Of course, I immediately volunteered to do dessert when we discussed it months ago. As time grew closer I was at my wit’s end trying to figure out what would suit everyone. We had a 4 year old, 2 people who don’t eat wheat, and I came to the natural conclusion it shouldn’t be too heavy after the amount we’d be eating. This lead to the idea of cheesecake. People could control their own portions and it could keep for a few days. But what kind? Baked or fridge? Chocolate, orange, berry, banana? It was decided for me when I found THE MOST AMAZING CHILLI CHOCOLATE EVER. Christmas market find, of course. I knew it was risky. I hadn’t tried the recipe, Heather might not like it, and holy bejesus that’s a lot of cream cheese and chocolate in a dessert that’s supposed to be light. Still, I trucked on, convinced it was the right move. I did make orange mousse cups though, just in case. SPOILER ALERT – I needn’t have worried.

Below is the recipe I used, the only difference was I used wheat free biscuits (sorta Hob Nob-like), and I saved the MACCE (as the chocolate will henceforth be known) for the ganache. It set beautifully, and instead of whole chillies, I used red edible glitter for decoration (it was for Christmas after all!) It was a complete hit, and this will definitely be going into my keepers folder. Because more is more at Christmas, I doubled the recipe, made 2 cheesecakes and took  the second to the Boxing Day buffet hosted by my in-laws. Again, it was a great success, with kids and adults alike going back for more. I still have some MACCE left, and am on the hunt for another kickass recipe to use, so if you have one let me know! It’s a dark, but very soft chocolate although it hardens nicely in the fridge. If you don’t want to use plain dark chocolate for the ganache, I suggest using Green and Black’s Chilli Chocolate, since it’s tres tasty too.

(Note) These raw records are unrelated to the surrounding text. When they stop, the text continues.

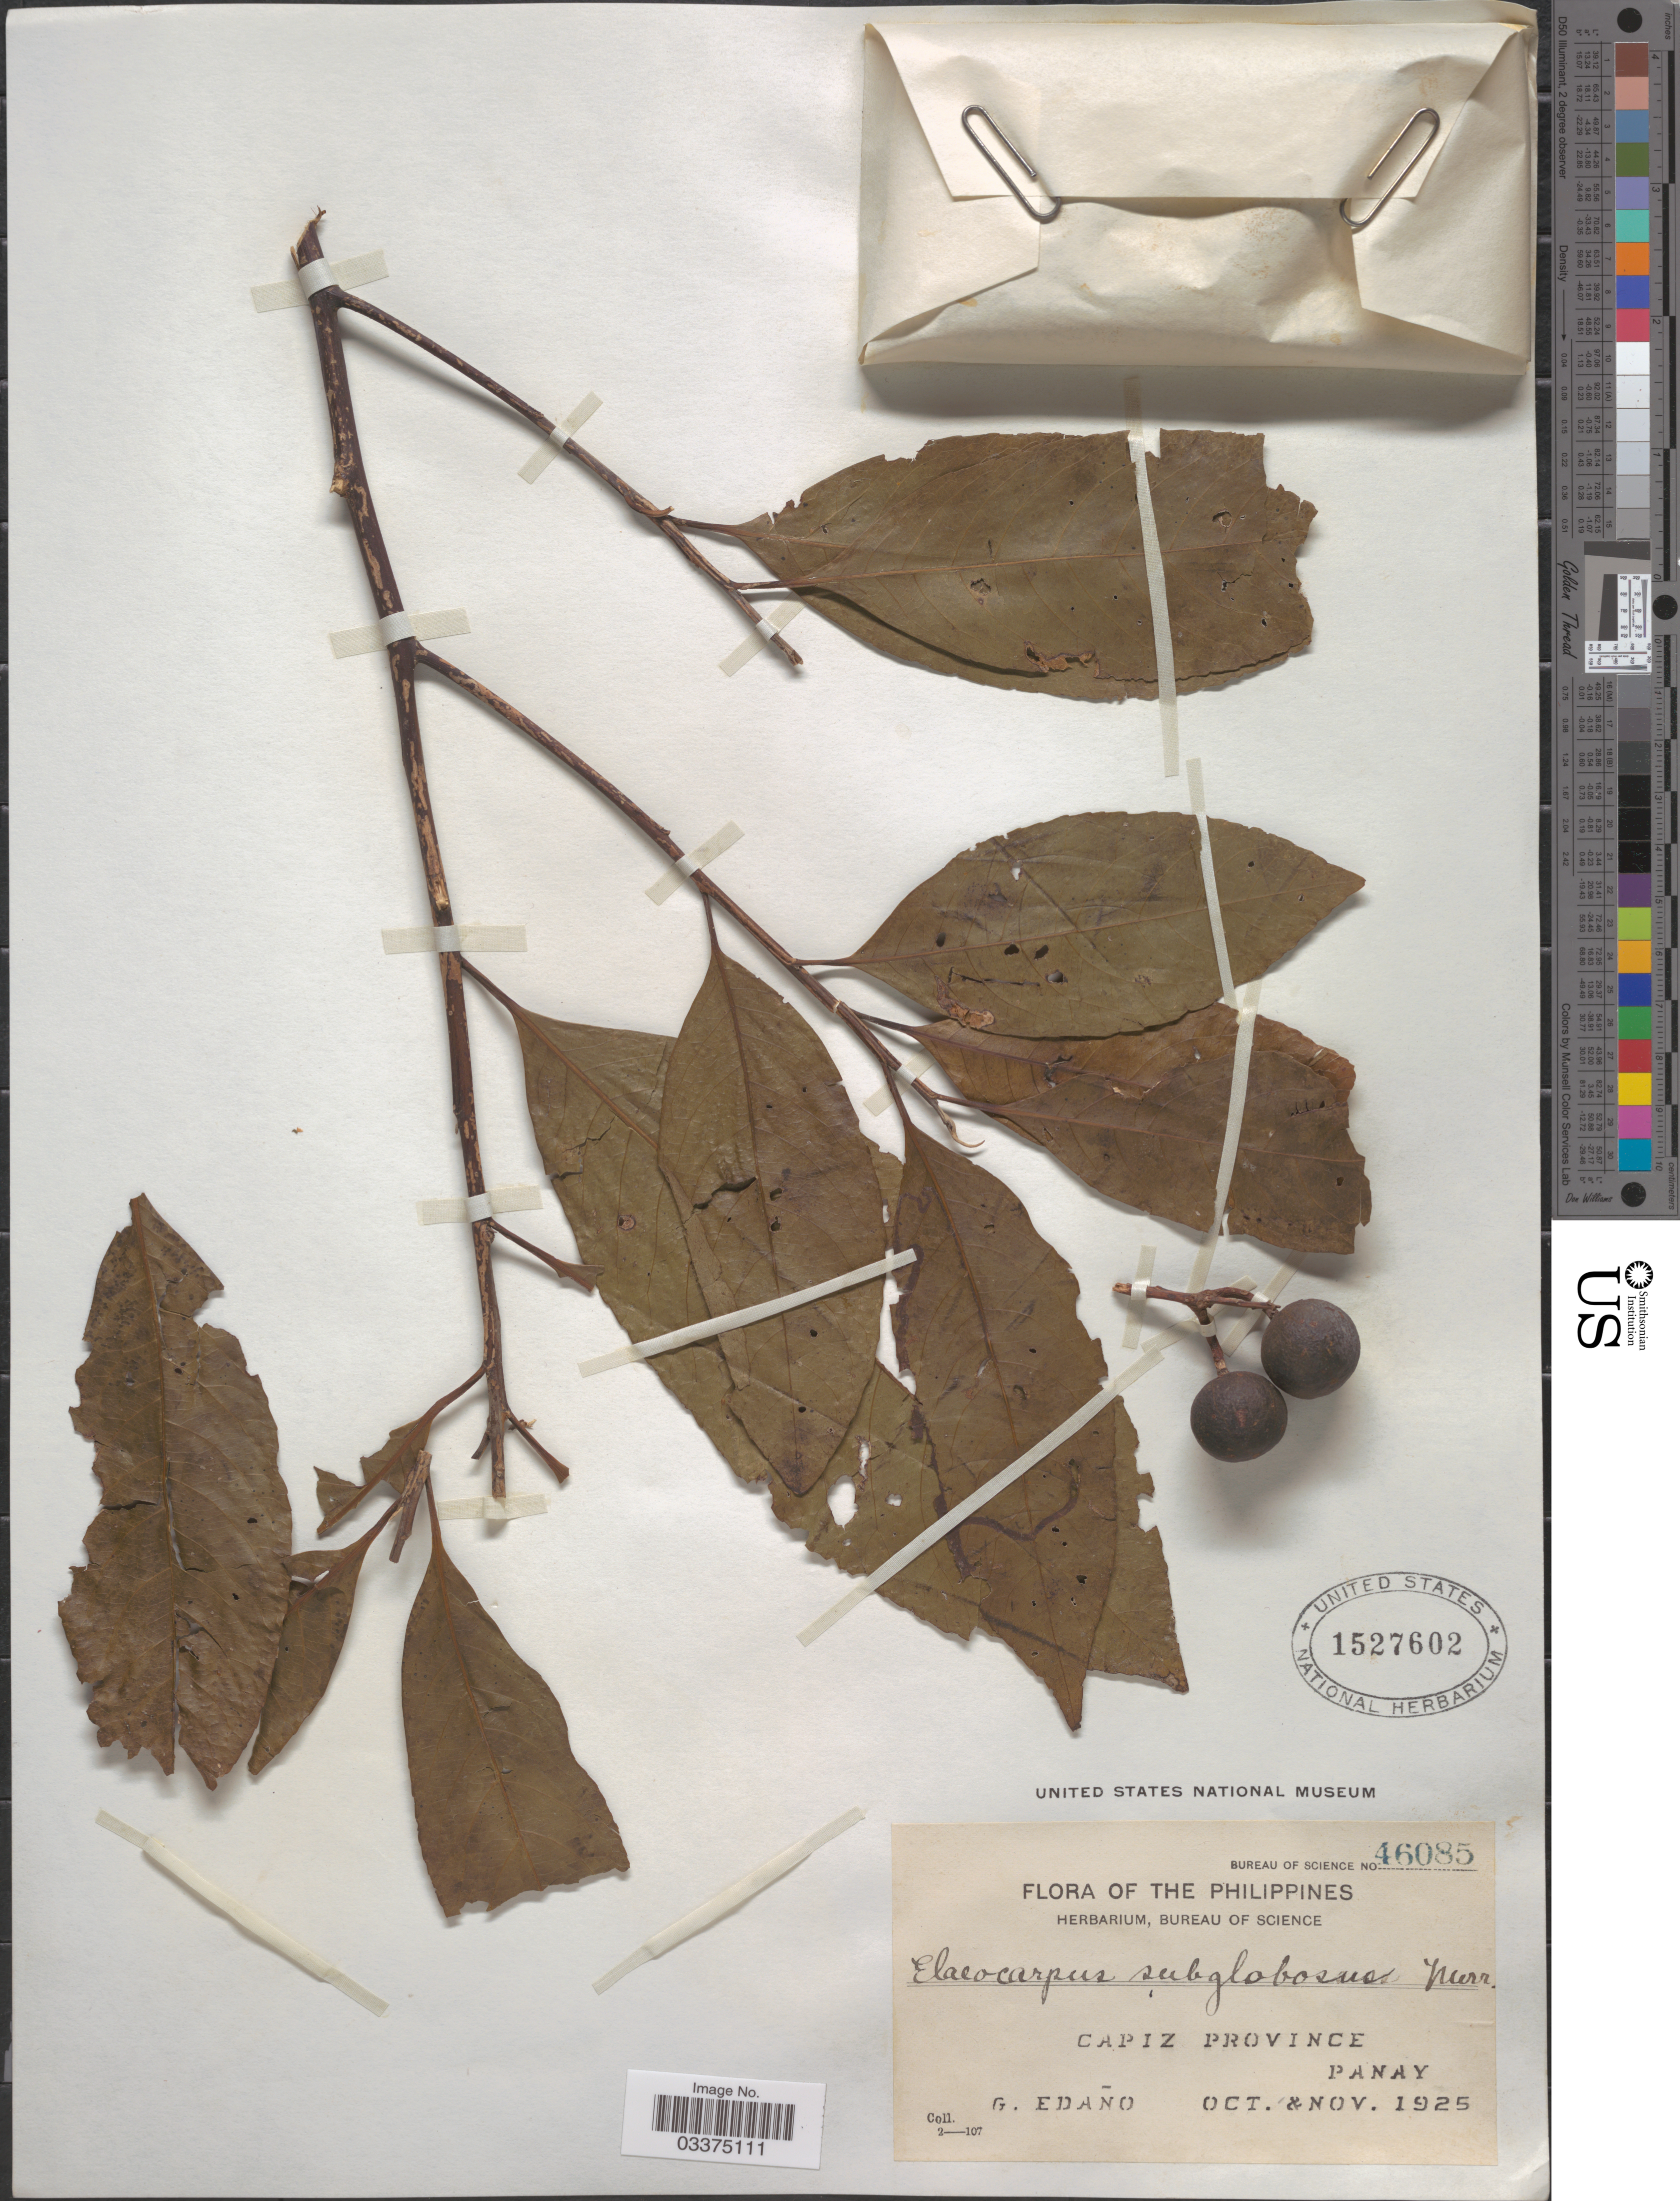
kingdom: Plantae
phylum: Tracheophyta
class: Magnoliopsida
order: Oxalidales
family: Elaeocarpaceae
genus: Elaeocarpus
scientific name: Elaeocarpus sphaericus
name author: (Gaertn.) K. Schum.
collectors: G. Edaño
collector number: Bureau of Science 46085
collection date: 1925-10/1925-11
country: Philippines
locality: Capiz Province, Panay.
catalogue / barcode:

In whatever case, make this immediately if not sooner! Make it for Hogmanay! Make it for breakfast! I won’t judge you!

Excuse the highly professional iPhone picture - I had to get in quick before it was demolished!

Excuse the highly professional iPhone picture – I had to get in quick before it was demolished!

200g Plain chocolate biscuits
80g Butter, softened
1 tsp Fine chilli powder
3 tsp Sweet paprika
1/3 cup Cold tap water
5 tsp Gelatin
500g Cream cheese, softened
1/2 cup Icing sugar
1/2 cup Milk
300g Good quality dark chocolate
1 1/2 cups Thickened cream, whipped
100ml Cream (for ganache)
200g Good quality dark chocolate (for ganache)
2 tsp Butter (for ganache)

Grease and line a 24cm (base) springform pan.
Process biscuits in a food processor to fine crumbs, and then transfer to a bowl.
Melt butter and add biscuit crumbs. Stir until well combined. Use your fingertips to press into the base of the prepared pan. Refrigerate for 20 minutes.

Place water in a heatproof bowl. Sprinkle gelatin over the water and stand for 1 minute.
Microwave, uncovered, on high, for 30 seconds so that gelatin is dissolved. Set aside for 15 minutes.

Using an electric beater, beat cream cheese, sugar, chilli powder, paprika and milk until smooth. Stir in gelatin.

Place the chocolate in a heatproof bowl over a pan of gently simmering water (don’t let the bowl touch the water). Stir until melted. Cool slightly. Add to cream cheese mixture. Fold whipped cream through the chocolate mixture. Then pour the mixture over the biscuit base and refrigerate.

To make the ganache – heat the cream in a saucepan until just beginning to boil. Pour over the chocolate and stir until melted and smooth. Add the butter and stir till combined. Allow to cool for 10 minutes. The mixture should still be liquid enough to pour.

Pour ganache over cooled cheesecake. Cover and refrigerate for 6-7 hours, or overnight.

Release sides of the pan. Place cheesecake on a serving platter and top with small red chillies. Use a warm knife to cut into Slices. Serve with cream.